11 comentários sobre “Lembranças, saudades e confronto

  1. Saudade é saudável. Sentiu saudades, recordou algo divino. Sentiu algo divino, aproximou-se de Deus! Maktub.!
    Abraços, Patrícia Lechtman.

  2. Oi Eduardo..nos que somos da “velha guarda ” esse ano faço
    70 e vc tá perto.. vivemos isso..bolinha de gude..”bente altas”…carrinho de rolimã e por aí vai.. hj com IA e outras baboseiras somos “engolidos” no tempo…sds dessa época bem vivida somos privilegiados… fotos são as lembranças desse tempo que não volta mais..enfim esse seu texto diz tudo…grande abraço…
    Sds alvinegras

  3. Ah, o Curso de Datilografia… primeiro era “aaa sss ddd fff ggg”, depois era “asdfg çlkjh asdfg çlkjh”. E quando acionávamos “o retrocesso” para digitar por cima de uma letra errada o “cascudo” era imediato, assim como a penalização em 15 segundos no tempo final. A minha glória foi atingir 180 toques por minuto numa máquina “Remington-12”, mas o ápice foi usar “a máquina elétrica”, na qual um corretivo “apagava” as letras que se desejava corrigir e substituir. E lá se foram 50 anos… putz, como o tempo passou tão depressa….? Vou ali rever as minas fotografias! Abraços!

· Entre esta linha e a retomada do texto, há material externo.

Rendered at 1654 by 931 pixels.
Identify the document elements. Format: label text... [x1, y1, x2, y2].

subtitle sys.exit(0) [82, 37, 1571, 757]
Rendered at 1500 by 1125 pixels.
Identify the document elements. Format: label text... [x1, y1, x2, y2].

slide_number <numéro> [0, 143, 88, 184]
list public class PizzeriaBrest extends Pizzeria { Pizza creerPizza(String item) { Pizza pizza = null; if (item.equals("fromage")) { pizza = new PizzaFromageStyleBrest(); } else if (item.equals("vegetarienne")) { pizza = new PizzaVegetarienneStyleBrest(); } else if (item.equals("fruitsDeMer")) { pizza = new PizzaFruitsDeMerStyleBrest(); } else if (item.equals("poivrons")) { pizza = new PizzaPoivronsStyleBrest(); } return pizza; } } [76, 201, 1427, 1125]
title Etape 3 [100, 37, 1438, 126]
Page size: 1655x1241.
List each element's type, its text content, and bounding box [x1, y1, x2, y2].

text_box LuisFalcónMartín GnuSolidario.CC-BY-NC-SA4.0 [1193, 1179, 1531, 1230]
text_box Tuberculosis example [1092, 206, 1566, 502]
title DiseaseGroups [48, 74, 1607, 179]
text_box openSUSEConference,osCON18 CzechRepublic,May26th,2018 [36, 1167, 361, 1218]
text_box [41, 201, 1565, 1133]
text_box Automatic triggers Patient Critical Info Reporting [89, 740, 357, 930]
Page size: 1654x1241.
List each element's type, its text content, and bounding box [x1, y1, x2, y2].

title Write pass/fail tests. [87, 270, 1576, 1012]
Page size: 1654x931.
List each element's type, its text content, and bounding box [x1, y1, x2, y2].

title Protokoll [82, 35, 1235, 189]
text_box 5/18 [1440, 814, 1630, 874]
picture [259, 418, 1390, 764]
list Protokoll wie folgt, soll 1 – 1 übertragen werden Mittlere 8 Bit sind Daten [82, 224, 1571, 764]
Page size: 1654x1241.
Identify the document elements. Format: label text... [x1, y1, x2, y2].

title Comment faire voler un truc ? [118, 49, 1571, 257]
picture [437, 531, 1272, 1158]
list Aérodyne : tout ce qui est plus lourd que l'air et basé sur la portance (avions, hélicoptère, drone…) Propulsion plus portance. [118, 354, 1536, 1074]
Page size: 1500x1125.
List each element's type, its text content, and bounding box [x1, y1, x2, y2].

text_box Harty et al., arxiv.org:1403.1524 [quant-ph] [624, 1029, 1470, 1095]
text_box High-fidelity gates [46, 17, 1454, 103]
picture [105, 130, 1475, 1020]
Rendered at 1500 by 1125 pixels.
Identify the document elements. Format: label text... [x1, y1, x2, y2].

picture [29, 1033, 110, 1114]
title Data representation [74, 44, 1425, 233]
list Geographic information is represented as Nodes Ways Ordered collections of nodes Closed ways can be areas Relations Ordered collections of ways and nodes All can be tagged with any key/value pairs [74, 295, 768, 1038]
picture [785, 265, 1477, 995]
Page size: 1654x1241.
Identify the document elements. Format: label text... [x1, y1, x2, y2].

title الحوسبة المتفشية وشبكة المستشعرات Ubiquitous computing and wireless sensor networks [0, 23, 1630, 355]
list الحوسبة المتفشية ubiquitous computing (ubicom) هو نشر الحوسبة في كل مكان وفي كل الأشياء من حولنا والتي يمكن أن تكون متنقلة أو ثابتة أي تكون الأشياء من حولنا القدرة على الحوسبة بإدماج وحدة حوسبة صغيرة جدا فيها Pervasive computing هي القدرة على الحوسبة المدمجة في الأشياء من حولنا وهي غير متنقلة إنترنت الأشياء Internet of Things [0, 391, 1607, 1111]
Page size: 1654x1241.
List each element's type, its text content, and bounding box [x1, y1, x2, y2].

  4. Texto delicioso como sempre, pois fala também da minha vivência, mas discordo de duas afirmações : 1) chamadas de video a custo zero? Como assim? Pagamos fortunas pelos planos de assinatura de celulares. 2) A terra esquenta e queima os miolos da gente, não os dos poderosos, pois eles pagam seu ar condicionado, seus yatches e aviões e já planejam ocupar Marte ou sei lá mais onde… rsrs

  5. Bom dia, Eduardo! Gratidão por proporcionar-me um ” rápido clip de vida “, das estações bem definidas. Esperava-se mangas no quintal em dezembro, japonas contra o frio cortante de maio/junho, ventos pra soltar papagaios em agosto ( ainda não eram conhecidos como pipa ) ; e aguardar a chegada das chuvas intermitentes de fim ano que vinham bagunçar nossas tão esperadas férias de fim de ano. Some-se a isto os Fatos & Fotos da vida! Abração!

  6. Pois é caro Amigo temporão, a gente era feliz e sabia. O ruim de repassar fotos antigas, principalmente aqlas de monóculo, é constatar q ñ dá p entrar dentro delas. Qtª lembrança boa contém aqle pedacinho de papel…
    Dá até saudades da professorinha…
    Abraço!

  7. Belo texto que me fez refletir sobre o CONFORTO x confronto.
    O mundo atual não deixa o título desta crônica seguir a energia natural saudável e faz muda lo para: “Lembranças, saudades e confronto” .
    As ações destes seres que habitam nosso planeta não estão permitindo o CONFORTO psico e físico .
    Sigamos lutando para um mundo de menos confronto e mais CONFORTO.

  8. Cara, que belo texto! Quantas lembranças! Também vivi tudo isso aí, até nadar no ribeirão, fazer os buracos na terra com o calcanhar pra jogar bola de gude, jogar finca, rodar pião… Era bão dimais, né não?